Just like you, Harland Sanders’ situation was unique. He didn’t invent the chicken. Nor did he invent fried chicken, but his recipe was different than others, his pressurized cooking process was unique, and his approach to franchising was unprecedented.
Sanders’ two birds in the bush were worth quite a lot. At the time of the Colonel’s death there were an estimated 6,000 KFC outlets in 48 different countries with $2 billion in sales annually.
2. It might be easier than you think to get another bird.
If you let go of the bird in your hand and the other two fly away, how hard would it be to get another bird? You just need one. That’s all you have now.
If the job market is horrendous, maybe getting another job would be next to impossible. Maybe you do have to keep the bird in your hand. But before you resign yourself to that “fact” be sure and give the birds in the bush more than just a passing thought.
Remember it’s only one bird. There will be other birds.
3. Every bird is unique.
The old adage does not account for the quality of the bird in your hand or of those in the bush.
Are you clutching a crow while two beautiful peacocks nest near-by?
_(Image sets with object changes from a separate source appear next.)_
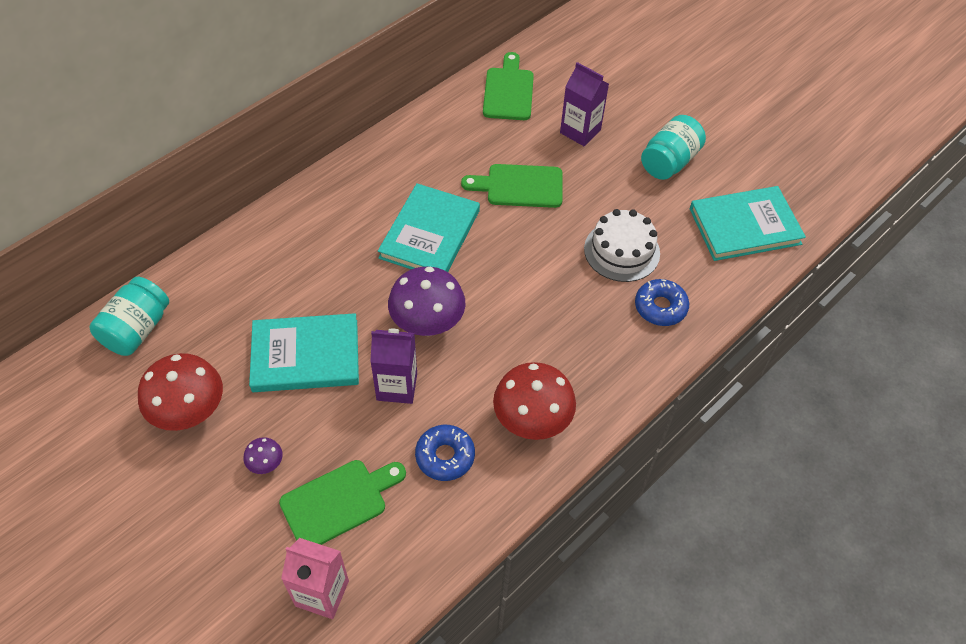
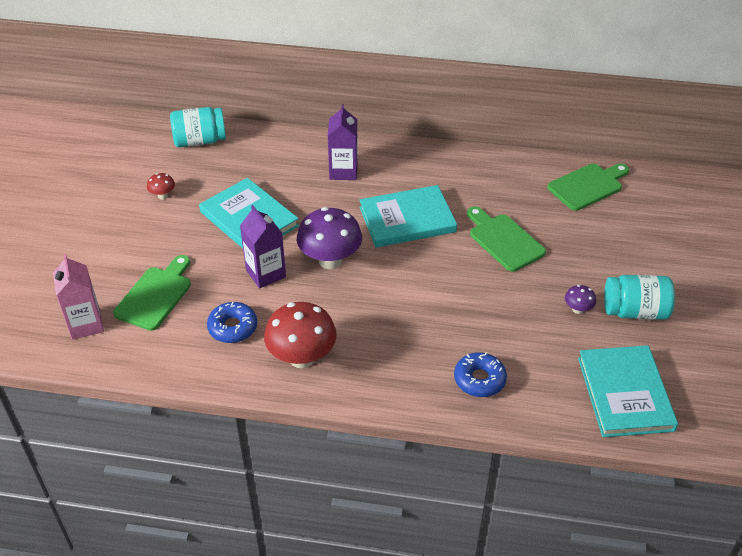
camera: 55 degrees right, 10 degrees down
(190, 412) = (163, 196): red mushroom -> red mushroom, size x0.46
(266, 464) = (155, 248): purple mushroom -> purple mushroom (578, 309)
(338, 501) = (155, 295): green cutting board -> green cutting board turned 90 degrees counterclockwise
(580, 131) = (599, 244): purple carton -> purple carton (343, 171)
(621, 251) = (509, 329): white cake -> none
(744, 226) = (625, 393): turquoise book -> turquoise book turned 45 degrees clockwise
Do you have a bald eagle and you are contemplating snatching two crows? The quality of the birds makes a big difference in your decision.
If you are holding on to something, like your job, because it is familiar, low-risk, or comfortable, maybe it is time to at least take a peek in the bushes. Do some research on your “crazy” idea, turn your hobby into a business, use your Saturday to see if you can make a go at that thing you’ve always wanted to do.
If you’ve got a bald eagle in your grasp, maybe contentment is what you need. Stop pining for the two crows in the foliage and appreciate the bird in your hand.
Either way I’d encourage you to consider the bird in your hand and the two in the bush. Your personal worth is not based on either, but the enjoyment of your future might be.
Be willing to risk. And enjoy the reward.